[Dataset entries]
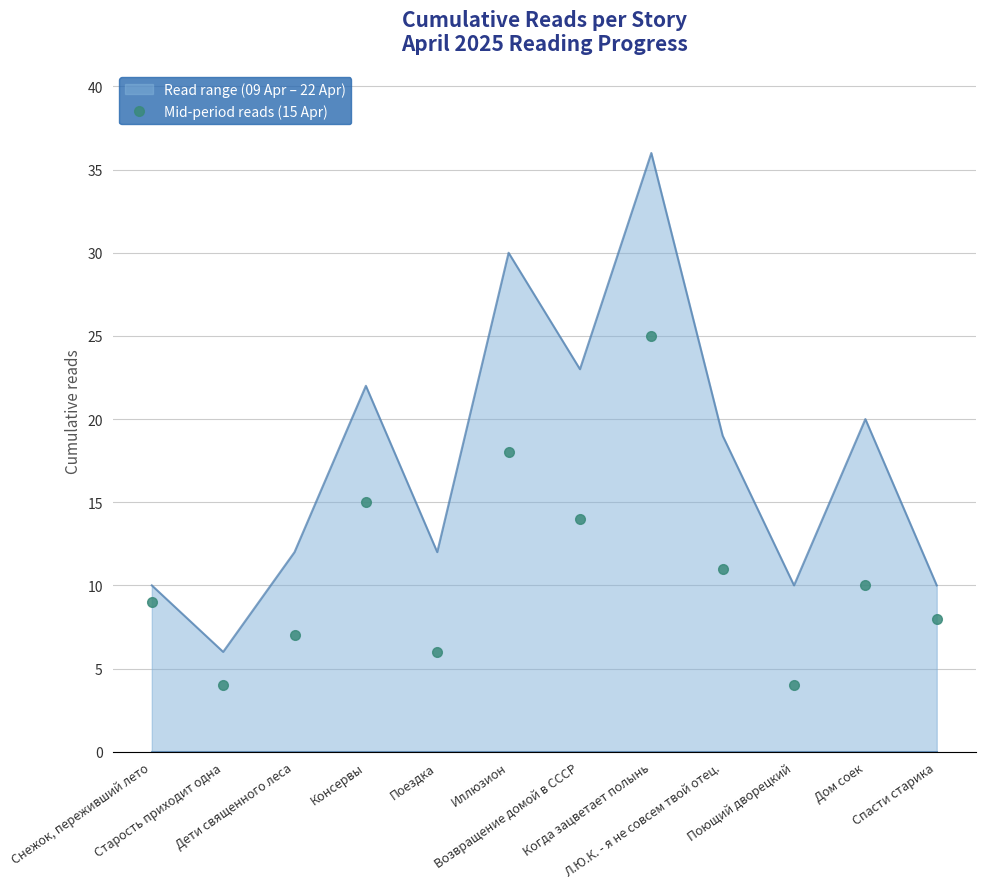

Rank the series by their average value, from highest to lowest.

Read range (09 Apr – 22 Apr), Mid-period reads (15 Apr)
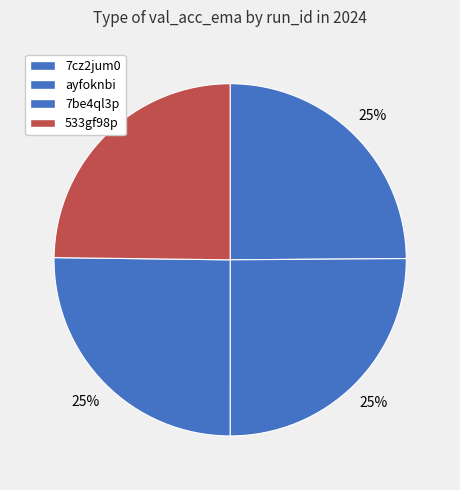

Count the number of slices in the pie.

4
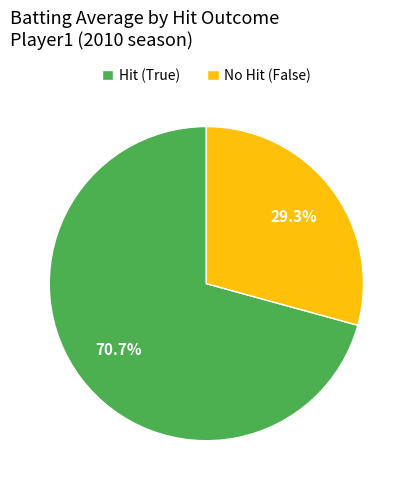

Does Hit (True) account for over 50% of the chart?

Yes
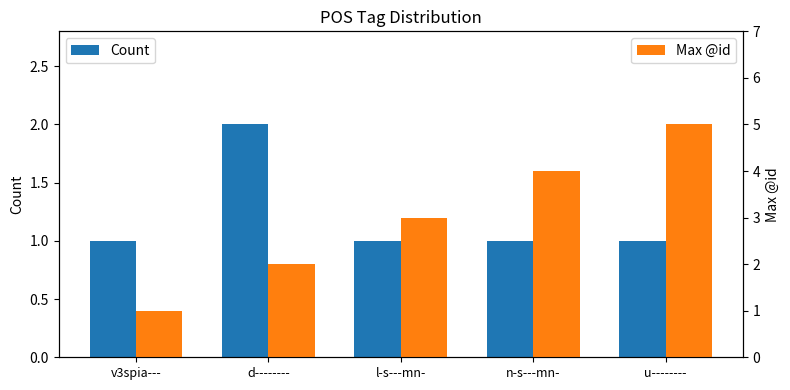

Rank the categories by Max @id value from highest to lowest.

u--------, n-s---mn-, l-s---mn-, d--------, v3spia---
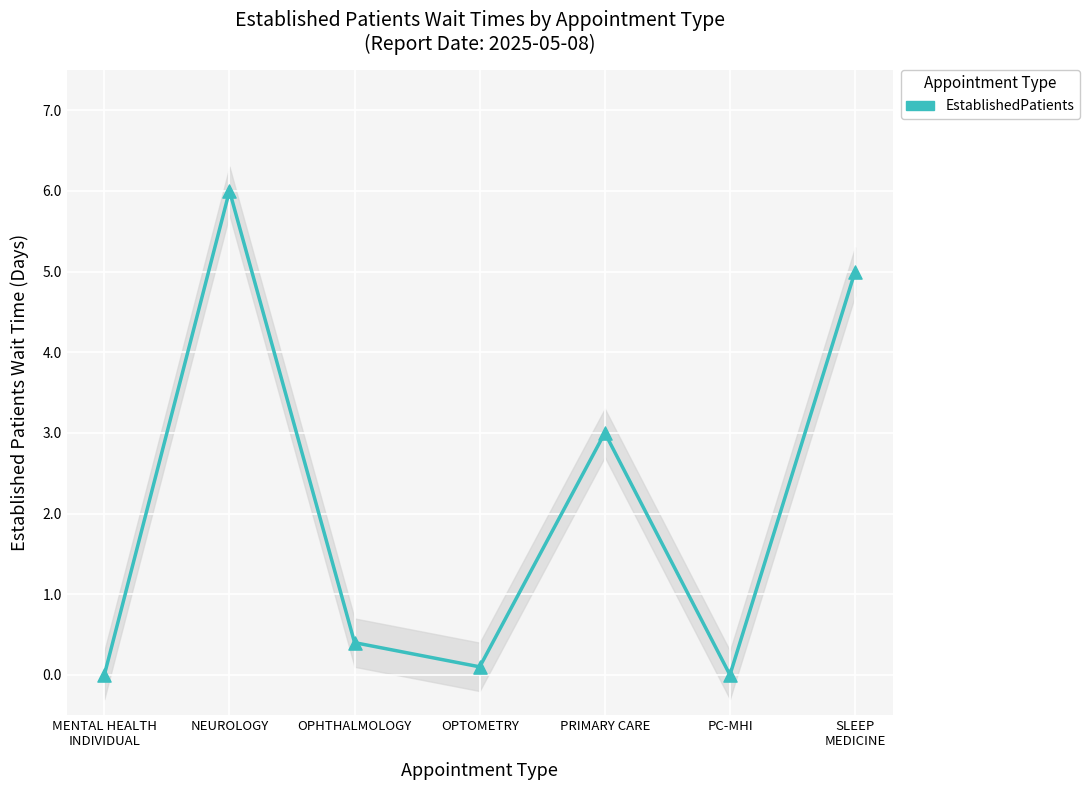

What is the change in value from OPHTHALMOLOGY to OPTOMETRY?

-0.3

Problem requirements:
Give the lines of the material above as a numbered list, omitting the blank lines. Leave the pictures out of the answer.

Completed task:
1. Rank the series by their average value, from highest to lowest.
2. Read range (09 Apr – 22 Apr), Mid-period reads (15 Apr)
3. Count the number of slices in the pie.
4. 4
5. Does Hit (True) account for over 50% of the chart?
6. Yes
7. Rank the categories by Max @id value from highest to lowest.
8. u--------, n-s---mn-, l-s---mn-, d--------, v3spia---
9. What is the change in value from OPHTHALMOLOGY to OPTOMETRY?
10. -0.3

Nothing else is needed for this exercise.